■ **Problem description**
Print out every line of the material exactly. Include no pictures.
BEGIN The data
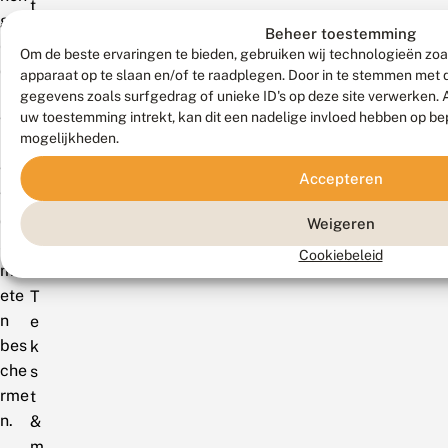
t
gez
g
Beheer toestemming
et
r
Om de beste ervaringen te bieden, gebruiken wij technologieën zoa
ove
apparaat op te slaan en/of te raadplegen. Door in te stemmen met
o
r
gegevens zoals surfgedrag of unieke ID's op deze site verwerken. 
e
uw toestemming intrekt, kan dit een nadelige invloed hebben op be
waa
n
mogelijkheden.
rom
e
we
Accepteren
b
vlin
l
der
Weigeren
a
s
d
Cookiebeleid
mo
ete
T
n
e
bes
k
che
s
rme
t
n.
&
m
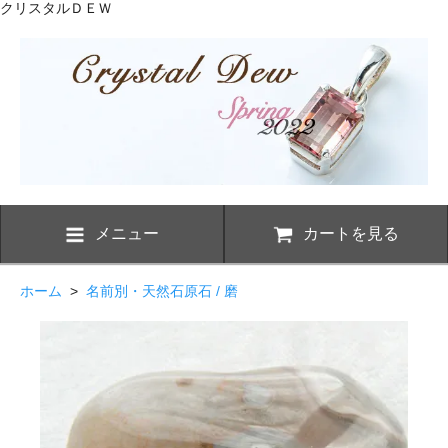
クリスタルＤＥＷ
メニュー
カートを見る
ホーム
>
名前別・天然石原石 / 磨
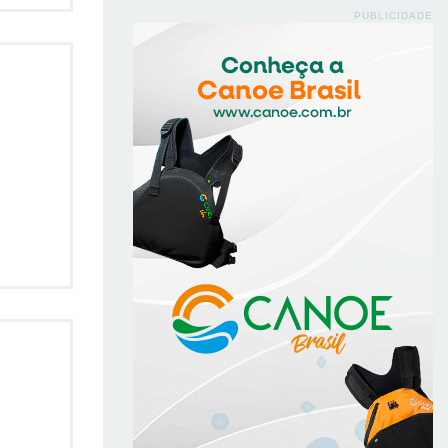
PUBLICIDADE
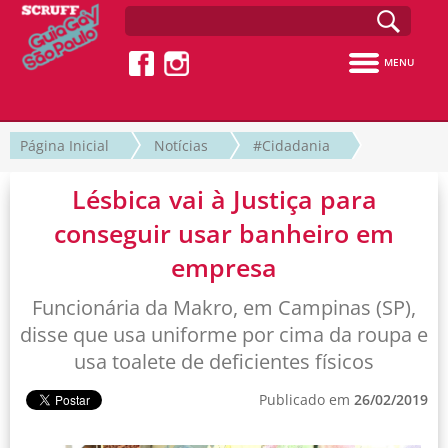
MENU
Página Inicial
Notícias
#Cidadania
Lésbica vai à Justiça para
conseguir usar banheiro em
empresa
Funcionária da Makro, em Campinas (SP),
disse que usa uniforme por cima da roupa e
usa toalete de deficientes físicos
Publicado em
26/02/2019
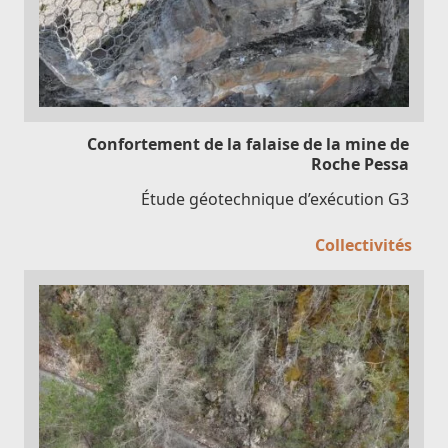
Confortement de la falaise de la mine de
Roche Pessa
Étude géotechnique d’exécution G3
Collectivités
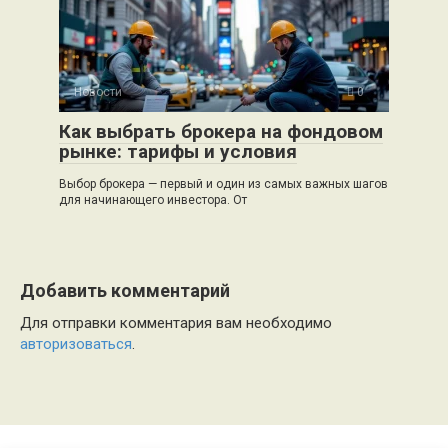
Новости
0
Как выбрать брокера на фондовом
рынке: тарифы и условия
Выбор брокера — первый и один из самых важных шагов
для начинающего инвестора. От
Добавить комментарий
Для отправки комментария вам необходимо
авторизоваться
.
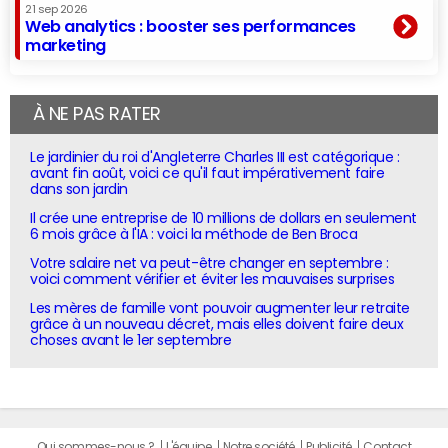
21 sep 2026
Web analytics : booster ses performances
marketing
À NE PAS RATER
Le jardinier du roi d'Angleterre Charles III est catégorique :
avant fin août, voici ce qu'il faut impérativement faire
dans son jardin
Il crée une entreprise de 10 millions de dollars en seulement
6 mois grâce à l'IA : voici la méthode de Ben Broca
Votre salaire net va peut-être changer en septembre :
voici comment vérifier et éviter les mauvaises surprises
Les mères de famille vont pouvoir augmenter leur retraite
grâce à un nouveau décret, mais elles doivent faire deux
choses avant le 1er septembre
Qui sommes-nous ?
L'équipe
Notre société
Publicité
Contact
END The data
■ **Exercise solution**
t
gez
g
Beheer toestemming
et
r
Om de beste ervaringen te bieden, gebruiken wij technologieën zoa
ove
apparaat op te slaan en/of te raadplegen. Door in te stemmen met
o
r
gegevens zoals surfgedrag of unieke ID's op deze site verwerken. 
e
uw toestemming intrekt, kan dit een nadelige invloed hebben op be
waa
n
mogelijkheden.
rom
e
we
Accepteren
b
vlin
l
der
Weigeren
a
s
d
Cookiebeleid
mo
ete
T
n
e
bes
k
che
s
rme
t
n.
&
m
クリスタルＤＥＷ
メニュー
カートを見る
ホーム
>
名前別・天然石原石 / 磨
PUBLICIDADE
MENU
Página Inicial
Notícias
#Cidadania
Lésbica vai à Justiça para
conseguir usar banheiro em
empresa
Funcionária da Makro, em Campinas (SP),
disse que usa uniforme por cima da roupa e
usa toalete de deficientes físicos
Publicado em
26/02/2019
Confortement de la falaise de la mine de
Roche Pessa
Étude géotechnique d’exécution G3
Collectivités
Новости
0
Как выбрать брокера на фондовом
рынке: тарифы и условия
Выбор брокера — первый и один из самых важных шагов
для начинающего инвестора. От
Добавить комментарий
Для отправки комментария вам необходимо
авторизоваться
.
21 sep 2026
Web analytics : booster ses performances
marketing
À NE PAS RATER
Le jardinier du roi d'Angleterre Charles III est catégorique :
avant fin août, voici ce qu'il faut impérativement faire
dans son jardin
Il crée une entreprise de 10 millions de dollars en seulement
6 mois grâce à l'IA : voici la méthode de Ben Broca
Votre salaire net va peut-être changer en septembre :
voici comment vérifier et éviter les mauvaises surprises
Les mères de famille vont pouvoir augmenter leur retraite
grâce à un nouveau décret, mais elles doivent faire deux
choses avant le 1er septembre
Qui sommes-nous ?
L'équipe
Notre société
Publicité
Contact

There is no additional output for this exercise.